Di Mirko Grmek ricordo innanzitutto il viso: largo, con gli zigomi sporgenti, sorridente. Un viso aperto: alla vita, alla gioia. Poi la piccola borsa a tracolla di stoffa, che portava sempre con sé, e nella quale infilava di tutto. La prima volta che c’incontrammo fu a Roma, nel mio ufficio. Io lo salutai in inglese e lui mi spiazzò con un italiano perfetto. Senza inflessioni. Mai un errore o un’esitazione. Parlava anche altre sette-otto lingue, altrettanto bene.
Restammo a chiacchierare per un intero pomeriggio, poi decidemmo di cenare assieme. Al ristorante sapeva come muoversi: quali fossero i piatti migliori e quali quelli da evitare. Passò la serata raccontandomi barzellette – sempre in italiano – davvero esilaranti.
Scoprii che per alcuni anni aveva vissuto e insegnato in Italia, ma la sua cultura non nasceva da questa conoscenza episodica, bensì da un’autentica curiosità per gli usi e costumi del Bel Paese.
Era un uomo dotato di una cultura eccezionale ed onnicomprensiva: non si interessava soltanto di epistemologia della medicina o della storia delle malattie – ovvero i suoi argomenti di studio abituali – bensì anche di politica, economia, letteratura… Leggeva Dante, Machiavelli e altri autori più moderni.
Ascoltarlo era un vero piacere. E anche leggerlo: il suo libro ha raccolto un’ottima eco sui giornali e le vendite sono state incoraggianti. Un mese prima della sua morte mi telefonò da Parigi.
Mi disse che voleva far pubblicare il libro anche da una casa editrice del suo paese d’origine, la Croazia. Chiese se potevo concerne i diritti gratuitamente, perché si trattava di una piccola casa editrice in un paese povero.
Acconsentii senza esitazione. Una settimana dopo m’informò che anche un editore francese era interessato ad acquistarne i diritti per la traduzione, e mi lasciò il nome della persona che mi avrebbe contattato. Fu in quell’occasione che avvertii un’insolita tristezza nella sua voce. Mi disse che gli era da poco morto un figlio, in un incidente stradale, e pensava che la sua vita non aveva più senso. Si sentiva solo, depresso, stanco.
E per giunta era malato, di un male che forse non era così lieve, come diceva in giro. Continuava a ripetere che, stavolta, non credeva di farcela e forse… neanche gli interessava più. Mi domandò se poteva avere un anticipo sulle royalties ed io gli assicurai che avrei provveduto immediatamente.
Nei giorni che seguirono mi capitò spesso di pensarlo. La sua sofferenza mi aveva colpito profondamente, ma speravo che trovasse la forza di uscirne, quella forza che avevo notato in lui quando c’eravamo incontrati la prima volta e mi aveva stordito di barzellette.

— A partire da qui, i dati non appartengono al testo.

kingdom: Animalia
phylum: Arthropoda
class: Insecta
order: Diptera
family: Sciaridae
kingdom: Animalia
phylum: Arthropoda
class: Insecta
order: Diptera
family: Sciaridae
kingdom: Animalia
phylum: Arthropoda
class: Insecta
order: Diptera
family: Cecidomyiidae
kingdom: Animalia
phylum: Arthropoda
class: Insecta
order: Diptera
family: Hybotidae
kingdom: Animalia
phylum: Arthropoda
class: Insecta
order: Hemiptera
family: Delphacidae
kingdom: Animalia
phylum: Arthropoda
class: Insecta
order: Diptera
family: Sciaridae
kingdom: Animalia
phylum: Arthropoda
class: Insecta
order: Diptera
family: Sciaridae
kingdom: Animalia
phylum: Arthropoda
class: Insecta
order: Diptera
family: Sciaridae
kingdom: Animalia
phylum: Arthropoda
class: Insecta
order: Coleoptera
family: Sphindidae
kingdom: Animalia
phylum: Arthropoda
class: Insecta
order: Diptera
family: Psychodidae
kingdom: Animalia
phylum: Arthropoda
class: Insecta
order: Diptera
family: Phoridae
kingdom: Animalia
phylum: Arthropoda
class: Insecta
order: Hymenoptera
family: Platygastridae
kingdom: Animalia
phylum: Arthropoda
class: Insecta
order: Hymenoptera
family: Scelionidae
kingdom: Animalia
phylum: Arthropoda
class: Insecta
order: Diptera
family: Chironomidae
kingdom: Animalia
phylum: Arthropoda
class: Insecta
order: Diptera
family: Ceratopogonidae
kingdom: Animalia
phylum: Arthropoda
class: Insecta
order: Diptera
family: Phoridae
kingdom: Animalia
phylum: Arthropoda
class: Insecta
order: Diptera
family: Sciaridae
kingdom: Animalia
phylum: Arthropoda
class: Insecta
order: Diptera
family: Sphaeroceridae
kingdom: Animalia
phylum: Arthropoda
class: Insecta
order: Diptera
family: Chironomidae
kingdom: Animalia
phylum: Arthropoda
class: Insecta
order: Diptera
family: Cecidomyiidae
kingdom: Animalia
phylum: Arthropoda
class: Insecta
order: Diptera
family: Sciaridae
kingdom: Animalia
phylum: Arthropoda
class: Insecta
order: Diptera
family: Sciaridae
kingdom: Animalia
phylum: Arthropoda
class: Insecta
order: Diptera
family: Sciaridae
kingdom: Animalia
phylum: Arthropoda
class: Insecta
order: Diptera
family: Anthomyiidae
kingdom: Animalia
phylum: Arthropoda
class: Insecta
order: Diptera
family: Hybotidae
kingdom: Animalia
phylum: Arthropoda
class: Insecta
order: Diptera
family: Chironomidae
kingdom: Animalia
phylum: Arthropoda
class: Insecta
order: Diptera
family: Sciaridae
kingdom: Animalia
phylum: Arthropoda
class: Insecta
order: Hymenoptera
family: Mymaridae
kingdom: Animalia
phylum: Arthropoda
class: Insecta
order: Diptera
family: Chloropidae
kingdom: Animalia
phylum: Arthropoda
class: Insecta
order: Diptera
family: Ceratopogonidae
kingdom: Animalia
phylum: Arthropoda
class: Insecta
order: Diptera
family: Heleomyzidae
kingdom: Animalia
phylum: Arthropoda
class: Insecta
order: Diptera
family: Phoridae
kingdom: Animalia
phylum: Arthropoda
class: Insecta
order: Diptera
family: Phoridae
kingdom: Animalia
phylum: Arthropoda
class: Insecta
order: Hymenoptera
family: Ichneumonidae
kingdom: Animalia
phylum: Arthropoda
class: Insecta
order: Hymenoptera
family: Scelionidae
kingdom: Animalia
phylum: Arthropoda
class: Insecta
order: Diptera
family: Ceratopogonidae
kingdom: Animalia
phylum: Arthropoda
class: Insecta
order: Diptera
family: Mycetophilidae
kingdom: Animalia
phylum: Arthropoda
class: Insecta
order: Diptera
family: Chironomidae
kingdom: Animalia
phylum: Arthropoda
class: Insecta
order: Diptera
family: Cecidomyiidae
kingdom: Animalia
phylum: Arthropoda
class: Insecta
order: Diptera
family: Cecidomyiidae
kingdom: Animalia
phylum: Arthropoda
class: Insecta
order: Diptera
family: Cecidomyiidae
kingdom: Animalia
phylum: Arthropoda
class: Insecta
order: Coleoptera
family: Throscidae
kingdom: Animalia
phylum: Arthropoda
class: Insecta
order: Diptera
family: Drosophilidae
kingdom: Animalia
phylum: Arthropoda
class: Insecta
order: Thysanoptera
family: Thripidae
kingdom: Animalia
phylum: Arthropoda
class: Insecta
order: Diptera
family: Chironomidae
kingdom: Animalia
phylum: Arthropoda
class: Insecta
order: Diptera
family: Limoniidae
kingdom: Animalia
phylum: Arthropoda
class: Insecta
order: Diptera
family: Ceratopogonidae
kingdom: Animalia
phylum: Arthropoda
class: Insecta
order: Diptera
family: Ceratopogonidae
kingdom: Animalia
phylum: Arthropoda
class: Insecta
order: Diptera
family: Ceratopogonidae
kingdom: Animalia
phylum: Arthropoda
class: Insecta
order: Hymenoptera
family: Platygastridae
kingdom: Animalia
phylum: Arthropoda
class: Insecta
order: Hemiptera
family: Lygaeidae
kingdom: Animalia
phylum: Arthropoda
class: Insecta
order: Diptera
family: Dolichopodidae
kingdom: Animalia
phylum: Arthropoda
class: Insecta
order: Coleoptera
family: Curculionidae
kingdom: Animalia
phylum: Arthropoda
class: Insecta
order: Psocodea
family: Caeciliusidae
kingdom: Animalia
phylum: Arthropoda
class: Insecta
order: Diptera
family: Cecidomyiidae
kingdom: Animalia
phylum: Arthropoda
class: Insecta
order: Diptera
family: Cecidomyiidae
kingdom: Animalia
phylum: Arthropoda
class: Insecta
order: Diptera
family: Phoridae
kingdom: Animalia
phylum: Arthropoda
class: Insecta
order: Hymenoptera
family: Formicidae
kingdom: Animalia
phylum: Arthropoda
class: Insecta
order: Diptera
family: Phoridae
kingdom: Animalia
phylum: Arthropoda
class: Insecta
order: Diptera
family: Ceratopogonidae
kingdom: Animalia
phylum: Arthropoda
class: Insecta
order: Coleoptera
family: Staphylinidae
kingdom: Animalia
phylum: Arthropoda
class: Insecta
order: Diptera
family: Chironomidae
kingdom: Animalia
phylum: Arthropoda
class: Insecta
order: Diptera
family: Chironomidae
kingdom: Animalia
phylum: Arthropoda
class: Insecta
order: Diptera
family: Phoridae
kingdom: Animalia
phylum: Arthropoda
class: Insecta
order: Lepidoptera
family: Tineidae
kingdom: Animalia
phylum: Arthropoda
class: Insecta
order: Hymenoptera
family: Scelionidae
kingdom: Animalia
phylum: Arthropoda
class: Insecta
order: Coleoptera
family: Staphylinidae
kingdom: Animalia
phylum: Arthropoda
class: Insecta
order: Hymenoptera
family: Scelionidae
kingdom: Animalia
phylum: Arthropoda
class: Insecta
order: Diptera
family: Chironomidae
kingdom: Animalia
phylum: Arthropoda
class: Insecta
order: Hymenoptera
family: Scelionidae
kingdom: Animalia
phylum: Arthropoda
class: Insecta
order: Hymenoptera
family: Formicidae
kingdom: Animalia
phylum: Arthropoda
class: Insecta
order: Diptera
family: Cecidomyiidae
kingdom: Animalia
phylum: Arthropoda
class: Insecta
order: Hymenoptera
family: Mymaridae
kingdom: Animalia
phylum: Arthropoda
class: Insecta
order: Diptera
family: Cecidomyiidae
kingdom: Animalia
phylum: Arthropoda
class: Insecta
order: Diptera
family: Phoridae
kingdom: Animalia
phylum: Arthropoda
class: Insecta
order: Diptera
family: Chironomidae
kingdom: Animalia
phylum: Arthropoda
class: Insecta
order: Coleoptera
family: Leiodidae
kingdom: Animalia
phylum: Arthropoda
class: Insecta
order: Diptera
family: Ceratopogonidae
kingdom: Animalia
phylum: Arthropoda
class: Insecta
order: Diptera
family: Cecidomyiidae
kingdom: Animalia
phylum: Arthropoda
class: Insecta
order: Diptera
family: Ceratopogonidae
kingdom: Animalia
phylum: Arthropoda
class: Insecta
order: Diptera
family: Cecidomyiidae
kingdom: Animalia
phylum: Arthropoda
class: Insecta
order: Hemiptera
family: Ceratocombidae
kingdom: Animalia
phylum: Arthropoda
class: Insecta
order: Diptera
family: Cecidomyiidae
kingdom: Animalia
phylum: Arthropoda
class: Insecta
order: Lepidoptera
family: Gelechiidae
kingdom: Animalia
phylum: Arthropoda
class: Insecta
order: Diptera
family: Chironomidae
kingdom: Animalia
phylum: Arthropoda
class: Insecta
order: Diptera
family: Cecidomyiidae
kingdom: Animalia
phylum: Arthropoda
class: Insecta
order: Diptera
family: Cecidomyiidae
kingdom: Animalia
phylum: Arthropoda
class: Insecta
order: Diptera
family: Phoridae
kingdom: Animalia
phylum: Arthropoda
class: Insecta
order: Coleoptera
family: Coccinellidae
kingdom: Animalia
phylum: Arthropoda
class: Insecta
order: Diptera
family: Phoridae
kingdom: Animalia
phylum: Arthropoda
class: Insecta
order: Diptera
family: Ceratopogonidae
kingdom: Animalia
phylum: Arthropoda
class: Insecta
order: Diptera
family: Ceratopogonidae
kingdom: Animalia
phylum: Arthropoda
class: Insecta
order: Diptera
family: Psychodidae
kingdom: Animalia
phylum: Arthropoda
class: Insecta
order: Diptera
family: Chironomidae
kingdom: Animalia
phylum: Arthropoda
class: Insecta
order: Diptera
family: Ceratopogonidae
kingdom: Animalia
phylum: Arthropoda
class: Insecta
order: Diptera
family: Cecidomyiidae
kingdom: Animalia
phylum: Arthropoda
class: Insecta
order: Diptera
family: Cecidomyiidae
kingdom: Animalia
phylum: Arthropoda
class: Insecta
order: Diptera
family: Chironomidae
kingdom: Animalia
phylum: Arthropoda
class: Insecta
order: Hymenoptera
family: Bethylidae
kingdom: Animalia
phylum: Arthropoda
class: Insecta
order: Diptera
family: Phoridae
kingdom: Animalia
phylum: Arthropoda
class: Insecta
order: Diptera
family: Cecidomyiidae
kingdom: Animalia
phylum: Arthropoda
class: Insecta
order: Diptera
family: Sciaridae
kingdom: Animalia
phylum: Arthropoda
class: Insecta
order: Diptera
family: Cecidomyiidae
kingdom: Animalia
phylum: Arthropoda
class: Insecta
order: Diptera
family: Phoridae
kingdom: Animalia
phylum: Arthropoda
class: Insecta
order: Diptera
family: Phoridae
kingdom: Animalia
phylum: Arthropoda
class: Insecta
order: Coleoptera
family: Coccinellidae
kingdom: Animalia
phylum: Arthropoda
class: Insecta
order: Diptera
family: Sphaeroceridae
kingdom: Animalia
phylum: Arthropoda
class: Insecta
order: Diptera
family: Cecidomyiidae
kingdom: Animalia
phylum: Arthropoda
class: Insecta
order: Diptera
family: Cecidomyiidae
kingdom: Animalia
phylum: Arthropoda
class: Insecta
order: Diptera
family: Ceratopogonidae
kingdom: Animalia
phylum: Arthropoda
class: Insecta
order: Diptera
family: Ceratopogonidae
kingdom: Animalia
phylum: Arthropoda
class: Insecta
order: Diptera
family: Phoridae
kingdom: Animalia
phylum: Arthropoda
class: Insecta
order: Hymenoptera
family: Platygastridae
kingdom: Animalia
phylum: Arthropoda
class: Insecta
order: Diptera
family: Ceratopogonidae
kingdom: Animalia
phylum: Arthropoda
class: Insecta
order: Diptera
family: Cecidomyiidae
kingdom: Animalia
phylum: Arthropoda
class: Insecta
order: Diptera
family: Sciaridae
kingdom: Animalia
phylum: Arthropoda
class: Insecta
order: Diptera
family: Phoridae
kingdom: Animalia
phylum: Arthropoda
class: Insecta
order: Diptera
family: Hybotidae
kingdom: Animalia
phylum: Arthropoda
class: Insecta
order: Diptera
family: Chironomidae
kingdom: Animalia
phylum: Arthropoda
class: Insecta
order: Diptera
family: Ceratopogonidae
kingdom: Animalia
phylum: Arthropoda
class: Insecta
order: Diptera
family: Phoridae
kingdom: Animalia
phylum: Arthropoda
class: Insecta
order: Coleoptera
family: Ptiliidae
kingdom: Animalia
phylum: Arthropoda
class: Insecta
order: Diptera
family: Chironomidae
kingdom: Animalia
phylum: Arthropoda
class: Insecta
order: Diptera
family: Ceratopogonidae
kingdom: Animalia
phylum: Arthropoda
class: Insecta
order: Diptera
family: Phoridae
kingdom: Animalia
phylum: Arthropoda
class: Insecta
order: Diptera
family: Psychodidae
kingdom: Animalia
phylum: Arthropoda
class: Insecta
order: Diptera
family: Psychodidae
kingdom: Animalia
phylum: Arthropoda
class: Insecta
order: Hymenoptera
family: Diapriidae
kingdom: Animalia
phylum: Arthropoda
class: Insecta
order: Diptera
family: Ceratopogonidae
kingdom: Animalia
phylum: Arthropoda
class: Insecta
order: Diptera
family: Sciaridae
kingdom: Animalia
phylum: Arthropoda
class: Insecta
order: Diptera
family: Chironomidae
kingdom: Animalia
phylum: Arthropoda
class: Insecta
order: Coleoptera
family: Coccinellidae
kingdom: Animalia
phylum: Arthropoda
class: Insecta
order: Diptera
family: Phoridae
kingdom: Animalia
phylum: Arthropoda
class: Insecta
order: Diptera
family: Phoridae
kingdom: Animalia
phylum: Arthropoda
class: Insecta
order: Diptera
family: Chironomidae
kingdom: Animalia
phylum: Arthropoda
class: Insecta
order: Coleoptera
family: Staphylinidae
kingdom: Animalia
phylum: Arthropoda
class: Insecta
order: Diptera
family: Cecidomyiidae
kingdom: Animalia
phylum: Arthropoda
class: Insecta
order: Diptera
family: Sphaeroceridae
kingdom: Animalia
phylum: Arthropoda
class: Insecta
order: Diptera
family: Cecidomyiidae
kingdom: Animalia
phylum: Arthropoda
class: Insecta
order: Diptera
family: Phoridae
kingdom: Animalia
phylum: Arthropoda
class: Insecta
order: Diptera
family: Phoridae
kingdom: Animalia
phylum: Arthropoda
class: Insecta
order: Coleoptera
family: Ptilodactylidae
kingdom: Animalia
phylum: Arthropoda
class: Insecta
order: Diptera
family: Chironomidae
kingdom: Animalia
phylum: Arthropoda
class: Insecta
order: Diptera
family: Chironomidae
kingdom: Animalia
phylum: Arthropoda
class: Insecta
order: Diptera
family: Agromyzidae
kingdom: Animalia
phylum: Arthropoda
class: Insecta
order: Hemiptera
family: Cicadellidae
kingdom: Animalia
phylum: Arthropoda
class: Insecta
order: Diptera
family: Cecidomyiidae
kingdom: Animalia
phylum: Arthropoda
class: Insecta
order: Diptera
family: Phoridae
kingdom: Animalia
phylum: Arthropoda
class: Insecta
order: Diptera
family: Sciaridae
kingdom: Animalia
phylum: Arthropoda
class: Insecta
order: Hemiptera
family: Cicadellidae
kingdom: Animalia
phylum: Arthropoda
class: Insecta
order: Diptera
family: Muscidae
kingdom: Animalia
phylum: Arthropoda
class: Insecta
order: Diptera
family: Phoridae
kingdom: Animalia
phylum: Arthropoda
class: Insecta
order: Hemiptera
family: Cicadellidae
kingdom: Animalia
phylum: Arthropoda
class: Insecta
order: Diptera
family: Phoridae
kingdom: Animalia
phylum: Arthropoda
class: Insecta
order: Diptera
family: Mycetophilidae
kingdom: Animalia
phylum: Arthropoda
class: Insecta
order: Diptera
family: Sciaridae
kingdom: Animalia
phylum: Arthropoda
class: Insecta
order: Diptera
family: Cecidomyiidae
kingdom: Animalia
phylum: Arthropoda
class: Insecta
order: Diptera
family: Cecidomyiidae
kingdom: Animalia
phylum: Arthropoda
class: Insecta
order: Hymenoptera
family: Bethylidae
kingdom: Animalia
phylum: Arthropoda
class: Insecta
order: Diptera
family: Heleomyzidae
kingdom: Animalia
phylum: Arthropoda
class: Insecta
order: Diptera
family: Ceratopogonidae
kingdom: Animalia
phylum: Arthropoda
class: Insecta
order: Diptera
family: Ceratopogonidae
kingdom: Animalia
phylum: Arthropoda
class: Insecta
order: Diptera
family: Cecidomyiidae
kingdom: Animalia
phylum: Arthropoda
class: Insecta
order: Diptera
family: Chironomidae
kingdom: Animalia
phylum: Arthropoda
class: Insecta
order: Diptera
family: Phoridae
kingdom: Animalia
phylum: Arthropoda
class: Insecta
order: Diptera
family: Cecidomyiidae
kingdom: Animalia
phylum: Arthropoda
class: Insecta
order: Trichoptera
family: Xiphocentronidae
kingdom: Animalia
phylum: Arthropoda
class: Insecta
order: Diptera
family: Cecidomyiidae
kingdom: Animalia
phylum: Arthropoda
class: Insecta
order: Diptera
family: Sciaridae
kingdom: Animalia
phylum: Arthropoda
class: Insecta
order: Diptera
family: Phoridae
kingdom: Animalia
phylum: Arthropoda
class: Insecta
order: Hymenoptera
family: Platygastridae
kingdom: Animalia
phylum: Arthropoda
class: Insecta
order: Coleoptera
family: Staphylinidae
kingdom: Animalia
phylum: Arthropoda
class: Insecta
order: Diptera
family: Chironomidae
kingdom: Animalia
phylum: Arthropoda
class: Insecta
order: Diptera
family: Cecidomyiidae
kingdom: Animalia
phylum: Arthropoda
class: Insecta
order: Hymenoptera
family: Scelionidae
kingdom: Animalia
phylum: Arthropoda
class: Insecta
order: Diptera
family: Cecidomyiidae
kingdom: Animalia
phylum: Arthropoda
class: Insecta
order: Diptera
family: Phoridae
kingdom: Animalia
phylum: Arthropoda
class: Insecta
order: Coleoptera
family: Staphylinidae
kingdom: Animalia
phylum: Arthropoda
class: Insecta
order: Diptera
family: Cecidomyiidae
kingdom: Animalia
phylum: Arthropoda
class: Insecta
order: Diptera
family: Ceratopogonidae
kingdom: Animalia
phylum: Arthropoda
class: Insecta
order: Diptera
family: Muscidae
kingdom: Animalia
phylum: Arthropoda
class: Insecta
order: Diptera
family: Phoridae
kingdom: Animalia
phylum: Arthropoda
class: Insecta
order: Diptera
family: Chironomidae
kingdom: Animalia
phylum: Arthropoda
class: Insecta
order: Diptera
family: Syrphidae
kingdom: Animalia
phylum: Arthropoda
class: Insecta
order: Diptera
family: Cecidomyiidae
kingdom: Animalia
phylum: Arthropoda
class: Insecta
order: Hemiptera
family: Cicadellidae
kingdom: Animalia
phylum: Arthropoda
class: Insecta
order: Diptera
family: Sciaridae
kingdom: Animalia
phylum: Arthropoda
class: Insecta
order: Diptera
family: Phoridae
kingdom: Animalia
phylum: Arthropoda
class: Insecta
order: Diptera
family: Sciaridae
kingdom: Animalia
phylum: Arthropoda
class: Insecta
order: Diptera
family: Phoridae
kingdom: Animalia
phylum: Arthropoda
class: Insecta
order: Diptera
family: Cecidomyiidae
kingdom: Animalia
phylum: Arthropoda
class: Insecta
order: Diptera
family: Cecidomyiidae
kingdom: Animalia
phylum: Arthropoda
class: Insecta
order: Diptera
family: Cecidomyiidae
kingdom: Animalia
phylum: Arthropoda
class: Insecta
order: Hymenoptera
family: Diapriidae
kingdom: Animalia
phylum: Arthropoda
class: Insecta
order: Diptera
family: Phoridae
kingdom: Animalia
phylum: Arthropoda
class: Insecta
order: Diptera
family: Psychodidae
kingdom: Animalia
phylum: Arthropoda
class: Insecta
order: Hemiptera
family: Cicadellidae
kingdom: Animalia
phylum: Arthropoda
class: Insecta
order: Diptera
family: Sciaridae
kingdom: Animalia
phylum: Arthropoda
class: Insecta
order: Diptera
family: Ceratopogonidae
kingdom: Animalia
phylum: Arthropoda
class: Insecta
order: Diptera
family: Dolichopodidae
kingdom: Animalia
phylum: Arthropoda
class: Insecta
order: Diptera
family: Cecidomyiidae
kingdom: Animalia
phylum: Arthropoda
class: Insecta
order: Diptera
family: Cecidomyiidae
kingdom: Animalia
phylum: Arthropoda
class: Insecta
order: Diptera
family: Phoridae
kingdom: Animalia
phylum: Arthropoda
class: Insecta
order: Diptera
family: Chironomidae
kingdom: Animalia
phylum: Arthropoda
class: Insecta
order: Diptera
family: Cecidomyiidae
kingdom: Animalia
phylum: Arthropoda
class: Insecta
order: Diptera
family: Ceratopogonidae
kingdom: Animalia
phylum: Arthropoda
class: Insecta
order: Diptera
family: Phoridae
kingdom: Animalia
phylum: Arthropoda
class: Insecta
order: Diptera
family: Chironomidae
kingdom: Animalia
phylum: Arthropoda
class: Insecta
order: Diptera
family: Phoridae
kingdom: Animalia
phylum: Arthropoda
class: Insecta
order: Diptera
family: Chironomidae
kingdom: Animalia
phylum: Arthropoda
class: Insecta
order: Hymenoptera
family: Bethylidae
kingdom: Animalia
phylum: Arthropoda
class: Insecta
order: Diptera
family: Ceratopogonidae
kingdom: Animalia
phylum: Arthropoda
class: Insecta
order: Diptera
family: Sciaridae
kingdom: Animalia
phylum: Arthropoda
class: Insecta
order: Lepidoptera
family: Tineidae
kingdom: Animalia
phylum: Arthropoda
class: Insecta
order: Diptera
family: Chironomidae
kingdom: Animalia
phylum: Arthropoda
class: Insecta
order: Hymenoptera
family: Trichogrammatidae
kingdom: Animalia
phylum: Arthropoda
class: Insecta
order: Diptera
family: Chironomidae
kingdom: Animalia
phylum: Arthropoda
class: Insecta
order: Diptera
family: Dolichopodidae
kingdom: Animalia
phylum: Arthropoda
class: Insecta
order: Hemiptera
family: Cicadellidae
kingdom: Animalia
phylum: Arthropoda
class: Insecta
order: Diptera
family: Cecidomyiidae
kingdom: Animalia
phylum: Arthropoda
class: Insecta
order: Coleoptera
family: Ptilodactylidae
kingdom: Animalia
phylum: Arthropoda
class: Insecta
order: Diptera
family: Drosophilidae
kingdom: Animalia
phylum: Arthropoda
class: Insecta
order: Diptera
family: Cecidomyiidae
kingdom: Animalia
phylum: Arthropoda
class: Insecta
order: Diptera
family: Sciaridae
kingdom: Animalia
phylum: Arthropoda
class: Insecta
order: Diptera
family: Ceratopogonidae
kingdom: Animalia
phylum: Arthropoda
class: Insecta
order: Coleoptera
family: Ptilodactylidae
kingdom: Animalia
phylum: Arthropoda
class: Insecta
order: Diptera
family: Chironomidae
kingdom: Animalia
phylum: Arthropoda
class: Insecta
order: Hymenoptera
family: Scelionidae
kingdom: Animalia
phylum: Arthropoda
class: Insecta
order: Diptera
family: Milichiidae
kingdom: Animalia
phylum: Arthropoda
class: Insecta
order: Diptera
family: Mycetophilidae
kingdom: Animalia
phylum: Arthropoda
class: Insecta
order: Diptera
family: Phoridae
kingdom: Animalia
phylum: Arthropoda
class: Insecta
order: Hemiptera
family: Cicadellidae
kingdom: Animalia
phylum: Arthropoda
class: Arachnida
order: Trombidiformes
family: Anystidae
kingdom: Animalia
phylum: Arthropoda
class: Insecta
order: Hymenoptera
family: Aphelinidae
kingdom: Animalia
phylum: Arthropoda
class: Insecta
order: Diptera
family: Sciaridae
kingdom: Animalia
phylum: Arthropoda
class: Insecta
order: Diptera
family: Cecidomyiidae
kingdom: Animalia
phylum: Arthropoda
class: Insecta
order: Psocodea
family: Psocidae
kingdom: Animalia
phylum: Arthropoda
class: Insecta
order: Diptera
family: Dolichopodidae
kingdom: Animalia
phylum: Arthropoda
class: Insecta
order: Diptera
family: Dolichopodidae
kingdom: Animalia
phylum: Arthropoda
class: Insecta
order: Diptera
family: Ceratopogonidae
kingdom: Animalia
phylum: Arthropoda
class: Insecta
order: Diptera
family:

Lo richiami per salutarlo e per sentire come stava.
Accadde due giorni prima che morisse, ma al momento non potevo immaginarlo. Fu molto gentile. Mi chiese del libro, delle vendite, delle recensioni, di me, del mio lavoro e delle interviste che mi aspettavano. Parlammo del dolore che ti toglie la voglia di vivere, di lottare.
Cercai di incoraggiarlo raccontandogli l’impressione che di lui avevo avuto la prima volta: il suo entusiasmo, l’amore per i viaggi, la sua curiosità verso tutto ciò che è nuovo, il suo distacco scientifico dalla morte e dalle malattie…
Mi ascoltò a lungo e accettò con gratitudine i miei sforzi, ma disse che a volte ci sono emozioni, stati d’animo e sofferenze che ti distruggono più delle malattie. Intuii la gravità del suo male, ma lo salutai con la speranza di risentirlo, anche se qualcosa dentro mi diceva che nulla si può fare, quando un uomo ha accettato ormai l’idea della propria morte.